Medication for generalised tonic-clonic seizures
- males:sodium valproate
- females:lamotrigine or levetiracetam
- girls aged under 10 years and who are unlikely to need treatment when they are old enough to have children or women who are unable to have children may be offered sodium valproate first-line
Treatment for epilepsy
- Focal seizures: Lamotrigine or levetiracetam
- Absence seizures (Petit mal): Ethosuximide
- Myoclonic seizures: in males its sodium valproate and in females its Levetiracetman
- Tonic or atonic seizures: in males its sodium valproate and in females its Lamotrigine
Provoked seizures
- physical trauma (immediately after a head injury)
- acute vascular injury (at onset of stroke for example)
- metabolic disturbance (hypoglycaemia or hyponatraemia for example)
- stimulant drugs (e.g. amphetamines or MDMA)
- withdrawal from sedative drugs (e.g. alcohol or benzodiazepines).
Epilepsy
A disorder of the brain characterised by an enduring predisposition to epileptic seizures. In children its usually genetic or metabolic. In adults its triggered by a physical structural change i.e. tumour, stroke, traumatic brain injury and inflammatory brain condition i.e. MS
Diagnosis of epilepsy
The official diagnosis of epilepsy requires 2+ unprovoked seizures within 5 years, the seizures must be >24hours apart. If there are clinical features which suggest an enduring predisposition to seizures, then epilepsy is sometimes diagnosed after just 1 seizure. These cases may involve a structural cause or EEG changes.
Seizures related to brain lobes
- Frontal: motor (tonic, clonic, posturing), rapid onset, motor/vocal agitation, emotional lability
- Parietal: Somatosensory paraesthesia/illusion, dysphagia, visual (objects appear larger/smaller)
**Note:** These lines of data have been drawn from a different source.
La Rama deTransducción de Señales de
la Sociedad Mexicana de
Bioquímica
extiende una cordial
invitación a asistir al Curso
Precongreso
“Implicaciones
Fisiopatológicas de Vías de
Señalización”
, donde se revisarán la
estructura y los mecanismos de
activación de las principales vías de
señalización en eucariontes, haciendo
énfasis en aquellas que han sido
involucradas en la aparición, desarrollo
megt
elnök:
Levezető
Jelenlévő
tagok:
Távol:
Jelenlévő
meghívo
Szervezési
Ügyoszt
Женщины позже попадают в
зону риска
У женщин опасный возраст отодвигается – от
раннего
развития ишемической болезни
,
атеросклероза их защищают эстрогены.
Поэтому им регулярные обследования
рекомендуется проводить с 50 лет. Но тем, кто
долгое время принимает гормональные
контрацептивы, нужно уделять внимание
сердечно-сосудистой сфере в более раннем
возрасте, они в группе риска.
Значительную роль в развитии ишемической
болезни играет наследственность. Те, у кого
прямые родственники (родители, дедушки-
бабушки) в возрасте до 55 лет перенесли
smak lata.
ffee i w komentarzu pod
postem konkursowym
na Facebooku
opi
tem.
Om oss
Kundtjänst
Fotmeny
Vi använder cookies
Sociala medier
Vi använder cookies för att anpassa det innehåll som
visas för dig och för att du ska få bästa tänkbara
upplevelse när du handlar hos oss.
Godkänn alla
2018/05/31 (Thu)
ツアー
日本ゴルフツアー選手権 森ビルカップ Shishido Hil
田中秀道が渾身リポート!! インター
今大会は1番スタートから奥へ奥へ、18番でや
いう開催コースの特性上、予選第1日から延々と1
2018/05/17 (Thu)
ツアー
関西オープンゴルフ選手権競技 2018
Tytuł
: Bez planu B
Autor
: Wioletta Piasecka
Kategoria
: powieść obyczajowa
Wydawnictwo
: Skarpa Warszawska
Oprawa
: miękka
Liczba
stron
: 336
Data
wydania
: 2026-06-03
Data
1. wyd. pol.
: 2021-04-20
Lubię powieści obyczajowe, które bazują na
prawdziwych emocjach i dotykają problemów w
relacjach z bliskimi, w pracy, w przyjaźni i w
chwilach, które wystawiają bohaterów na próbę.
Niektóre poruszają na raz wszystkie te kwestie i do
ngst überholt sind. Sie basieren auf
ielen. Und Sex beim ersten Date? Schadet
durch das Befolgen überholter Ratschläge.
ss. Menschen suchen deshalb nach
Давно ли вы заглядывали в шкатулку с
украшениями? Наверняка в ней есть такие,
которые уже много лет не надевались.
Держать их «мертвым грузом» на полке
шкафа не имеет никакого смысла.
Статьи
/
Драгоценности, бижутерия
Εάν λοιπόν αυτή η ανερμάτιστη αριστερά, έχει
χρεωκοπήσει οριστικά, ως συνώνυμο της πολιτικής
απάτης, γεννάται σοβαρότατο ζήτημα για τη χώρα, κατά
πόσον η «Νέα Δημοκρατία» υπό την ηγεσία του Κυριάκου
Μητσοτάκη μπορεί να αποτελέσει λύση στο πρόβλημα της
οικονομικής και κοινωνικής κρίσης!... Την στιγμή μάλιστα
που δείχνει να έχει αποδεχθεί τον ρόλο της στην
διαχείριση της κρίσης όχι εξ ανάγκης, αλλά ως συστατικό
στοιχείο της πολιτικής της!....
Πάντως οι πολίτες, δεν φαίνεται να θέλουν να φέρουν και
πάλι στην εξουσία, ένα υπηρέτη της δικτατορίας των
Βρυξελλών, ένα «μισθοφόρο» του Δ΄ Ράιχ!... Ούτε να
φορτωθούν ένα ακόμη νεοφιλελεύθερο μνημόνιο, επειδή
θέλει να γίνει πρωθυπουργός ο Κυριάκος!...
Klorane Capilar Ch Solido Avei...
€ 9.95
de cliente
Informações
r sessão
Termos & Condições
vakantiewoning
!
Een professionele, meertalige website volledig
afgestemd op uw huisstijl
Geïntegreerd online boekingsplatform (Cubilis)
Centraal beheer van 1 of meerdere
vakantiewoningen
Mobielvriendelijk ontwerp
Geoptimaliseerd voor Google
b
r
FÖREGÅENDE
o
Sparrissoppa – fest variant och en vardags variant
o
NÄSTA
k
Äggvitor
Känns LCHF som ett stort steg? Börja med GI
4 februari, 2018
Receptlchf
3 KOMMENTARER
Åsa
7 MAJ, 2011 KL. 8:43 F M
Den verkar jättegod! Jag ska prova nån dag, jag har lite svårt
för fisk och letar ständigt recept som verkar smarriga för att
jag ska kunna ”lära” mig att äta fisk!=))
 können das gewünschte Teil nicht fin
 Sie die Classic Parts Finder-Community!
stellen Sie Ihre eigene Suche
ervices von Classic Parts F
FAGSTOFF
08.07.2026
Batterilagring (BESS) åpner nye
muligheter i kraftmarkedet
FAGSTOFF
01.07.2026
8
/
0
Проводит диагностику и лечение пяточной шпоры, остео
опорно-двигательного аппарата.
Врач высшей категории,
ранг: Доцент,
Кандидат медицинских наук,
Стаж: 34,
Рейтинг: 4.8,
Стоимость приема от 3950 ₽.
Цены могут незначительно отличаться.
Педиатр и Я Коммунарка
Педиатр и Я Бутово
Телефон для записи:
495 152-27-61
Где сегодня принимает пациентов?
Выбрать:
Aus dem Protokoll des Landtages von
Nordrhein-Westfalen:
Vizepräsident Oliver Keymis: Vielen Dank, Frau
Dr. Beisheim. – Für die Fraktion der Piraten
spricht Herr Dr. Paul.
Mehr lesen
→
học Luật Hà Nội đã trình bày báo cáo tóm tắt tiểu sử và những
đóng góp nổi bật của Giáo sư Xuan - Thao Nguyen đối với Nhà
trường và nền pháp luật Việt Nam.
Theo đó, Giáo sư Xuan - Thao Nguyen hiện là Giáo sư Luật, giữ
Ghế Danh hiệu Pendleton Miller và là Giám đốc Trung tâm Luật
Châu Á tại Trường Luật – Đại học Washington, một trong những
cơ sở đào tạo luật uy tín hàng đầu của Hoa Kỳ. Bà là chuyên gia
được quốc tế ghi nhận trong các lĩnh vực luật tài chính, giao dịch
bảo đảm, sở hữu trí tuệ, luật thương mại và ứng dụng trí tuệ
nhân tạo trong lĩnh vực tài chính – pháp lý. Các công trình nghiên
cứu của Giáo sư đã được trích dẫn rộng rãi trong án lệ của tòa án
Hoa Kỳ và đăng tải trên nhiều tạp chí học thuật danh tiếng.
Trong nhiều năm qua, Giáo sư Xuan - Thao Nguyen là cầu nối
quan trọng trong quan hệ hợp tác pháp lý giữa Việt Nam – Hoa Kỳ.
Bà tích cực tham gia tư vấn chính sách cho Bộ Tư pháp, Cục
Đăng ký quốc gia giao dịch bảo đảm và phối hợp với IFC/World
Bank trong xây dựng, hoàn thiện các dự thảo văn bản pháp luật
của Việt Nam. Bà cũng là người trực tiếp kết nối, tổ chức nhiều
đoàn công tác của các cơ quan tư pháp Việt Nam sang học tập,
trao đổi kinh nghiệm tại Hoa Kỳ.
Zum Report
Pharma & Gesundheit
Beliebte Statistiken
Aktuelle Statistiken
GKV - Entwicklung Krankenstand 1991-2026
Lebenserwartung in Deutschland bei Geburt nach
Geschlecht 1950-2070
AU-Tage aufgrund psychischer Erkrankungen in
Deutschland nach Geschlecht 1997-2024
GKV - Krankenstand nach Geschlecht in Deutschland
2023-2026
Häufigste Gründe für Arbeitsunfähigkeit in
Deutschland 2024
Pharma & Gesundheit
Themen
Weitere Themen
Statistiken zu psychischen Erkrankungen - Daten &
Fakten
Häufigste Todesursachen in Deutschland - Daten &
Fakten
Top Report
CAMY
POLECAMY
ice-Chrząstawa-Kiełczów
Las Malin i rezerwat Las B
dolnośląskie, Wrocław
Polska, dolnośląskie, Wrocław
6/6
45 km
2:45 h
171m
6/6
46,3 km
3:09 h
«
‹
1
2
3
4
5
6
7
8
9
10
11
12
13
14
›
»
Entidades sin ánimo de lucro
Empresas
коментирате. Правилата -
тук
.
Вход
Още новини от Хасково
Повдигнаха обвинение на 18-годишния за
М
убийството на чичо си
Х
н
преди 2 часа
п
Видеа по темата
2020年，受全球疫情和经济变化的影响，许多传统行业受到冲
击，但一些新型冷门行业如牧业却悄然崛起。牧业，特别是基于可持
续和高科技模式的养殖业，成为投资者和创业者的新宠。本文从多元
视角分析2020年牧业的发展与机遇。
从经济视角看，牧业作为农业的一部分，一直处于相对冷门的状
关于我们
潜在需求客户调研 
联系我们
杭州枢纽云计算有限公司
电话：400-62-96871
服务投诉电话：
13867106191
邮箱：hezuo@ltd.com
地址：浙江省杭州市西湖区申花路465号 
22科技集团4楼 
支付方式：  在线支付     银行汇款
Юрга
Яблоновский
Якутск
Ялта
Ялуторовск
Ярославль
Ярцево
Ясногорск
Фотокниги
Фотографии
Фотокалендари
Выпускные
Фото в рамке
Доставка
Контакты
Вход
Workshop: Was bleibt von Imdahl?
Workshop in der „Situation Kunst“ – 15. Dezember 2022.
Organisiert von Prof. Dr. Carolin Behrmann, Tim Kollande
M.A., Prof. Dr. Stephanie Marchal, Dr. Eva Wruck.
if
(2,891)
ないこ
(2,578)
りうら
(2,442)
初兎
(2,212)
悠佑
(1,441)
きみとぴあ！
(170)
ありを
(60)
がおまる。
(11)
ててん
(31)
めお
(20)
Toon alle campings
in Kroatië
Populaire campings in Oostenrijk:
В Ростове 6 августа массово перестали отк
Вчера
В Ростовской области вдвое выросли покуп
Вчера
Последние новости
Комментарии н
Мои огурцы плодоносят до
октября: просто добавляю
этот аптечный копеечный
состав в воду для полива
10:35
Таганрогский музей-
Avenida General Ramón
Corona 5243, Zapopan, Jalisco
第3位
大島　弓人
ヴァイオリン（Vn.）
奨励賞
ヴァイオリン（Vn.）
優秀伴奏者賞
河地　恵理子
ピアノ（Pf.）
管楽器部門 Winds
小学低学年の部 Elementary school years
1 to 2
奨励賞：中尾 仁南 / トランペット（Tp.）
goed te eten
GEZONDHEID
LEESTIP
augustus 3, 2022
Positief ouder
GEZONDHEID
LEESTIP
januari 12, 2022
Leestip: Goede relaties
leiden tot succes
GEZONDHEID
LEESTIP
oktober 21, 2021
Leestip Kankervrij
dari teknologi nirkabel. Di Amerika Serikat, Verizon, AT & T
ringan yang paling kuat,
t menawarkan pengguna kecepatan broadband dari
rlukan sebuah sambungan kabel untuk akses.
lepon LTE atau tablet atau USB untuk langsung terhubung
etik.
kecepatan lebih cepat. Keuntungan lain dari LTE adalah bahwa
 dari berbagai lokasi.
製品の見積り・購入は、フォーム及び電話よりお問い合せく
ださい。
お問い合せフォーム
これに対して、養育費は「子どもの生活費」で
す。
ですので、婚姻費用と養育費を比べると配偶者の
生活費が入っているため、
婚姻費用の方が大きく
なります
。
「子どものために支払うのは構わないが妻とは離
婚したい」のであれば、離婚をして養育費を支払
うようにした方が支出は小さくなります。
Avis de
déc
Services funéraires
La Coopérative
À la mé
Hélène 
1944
- Temporal: Automatisms (lip smacking, chewing), Autonomic features (epigastric sensation, tachycardia, palpitations), auditory hallucinations, Deja vu, feeling of dread/fear, abnormal tastes or smells
- Occipital lobe: visual hallucinations, eye movement
Seizures: frontal onset to generalised tonic clonic
More common in adults. Persistent area of damage acts as focus of abnormal electrical activity which spreads to the rest of the cortex
Epilepsy investigations
- Bloods: FBC, U&E, LFT
- ABG: raised lactate supports diagnosis
- EEG: can tell if attack is caused by electrical disturbance
- ECG
- MRI head: use if focal onset, onset in adulthood or before age 2, epilepsy refractory to anti-epileptics. Looks for structural cause
Seizure: what increases risk of re-occurrence
- Persistently abnormal neurological examination
- Focal area of change on the MRI (e.g. previous stroke) acting as a focus to generate seizures. These would be termed “remote symptomatic seizures”.